| MATERIAL TO PROCESS |
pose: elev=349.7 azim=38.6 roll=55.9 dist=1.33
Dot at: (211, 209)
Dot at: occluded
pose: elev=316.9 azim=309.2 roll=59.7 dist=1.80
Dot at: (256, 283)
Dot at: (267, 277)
* * *
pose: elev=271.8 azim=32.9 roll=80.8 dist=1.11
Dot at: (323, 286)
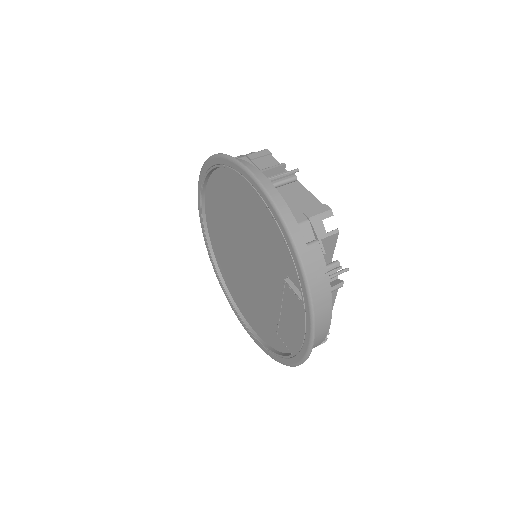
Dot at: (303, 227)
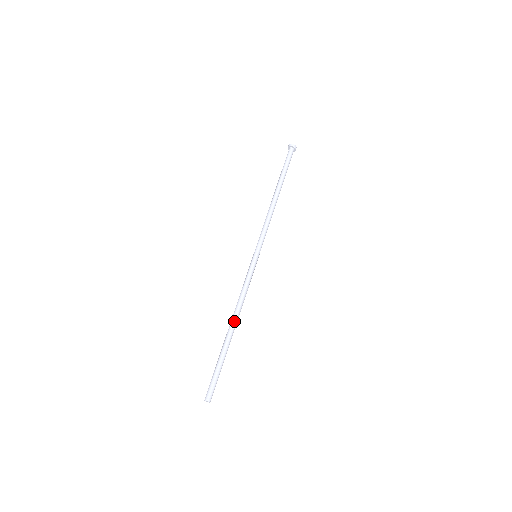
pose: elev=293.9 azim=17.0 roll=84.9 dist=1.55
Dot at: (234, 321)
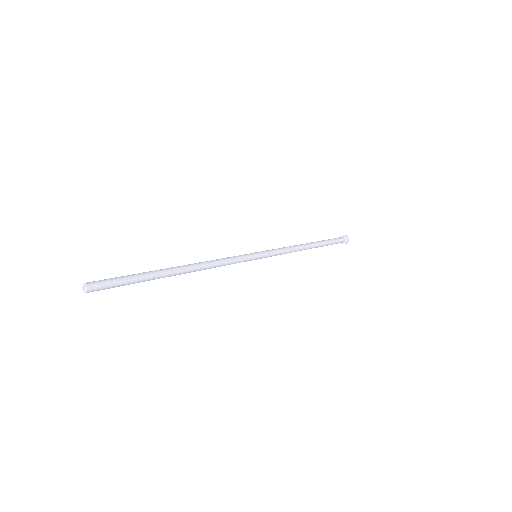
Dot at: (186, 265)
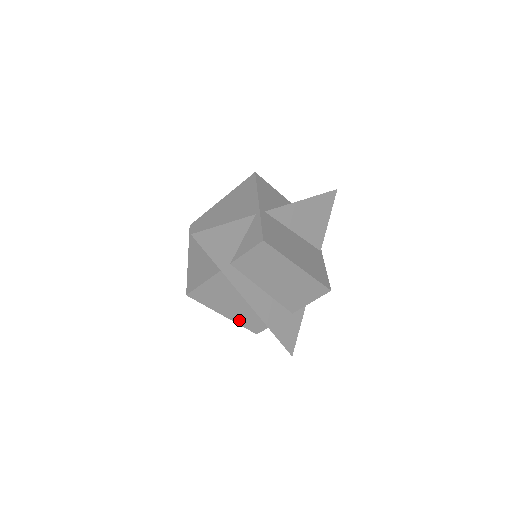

| INSTRUCTIONS FOR THE TASK |
Could you copy out the lines from the one containing "pose: elev=349.7 azim=38.6" through the one containing "Dot at: (267, 277)", with every "pose" swapped for "view" and nothing else altered?

| TASK OUTPUT |
view: elev=349.7 azim=38.6 roll=55.9 dist=1.33
Dot at: (211, 209)
Dot at: occluded
view: elev=316.9 azim=309.2 roll=59.7 dist=1.80
Dot at: (256, 283)
Dot at: (267, 277)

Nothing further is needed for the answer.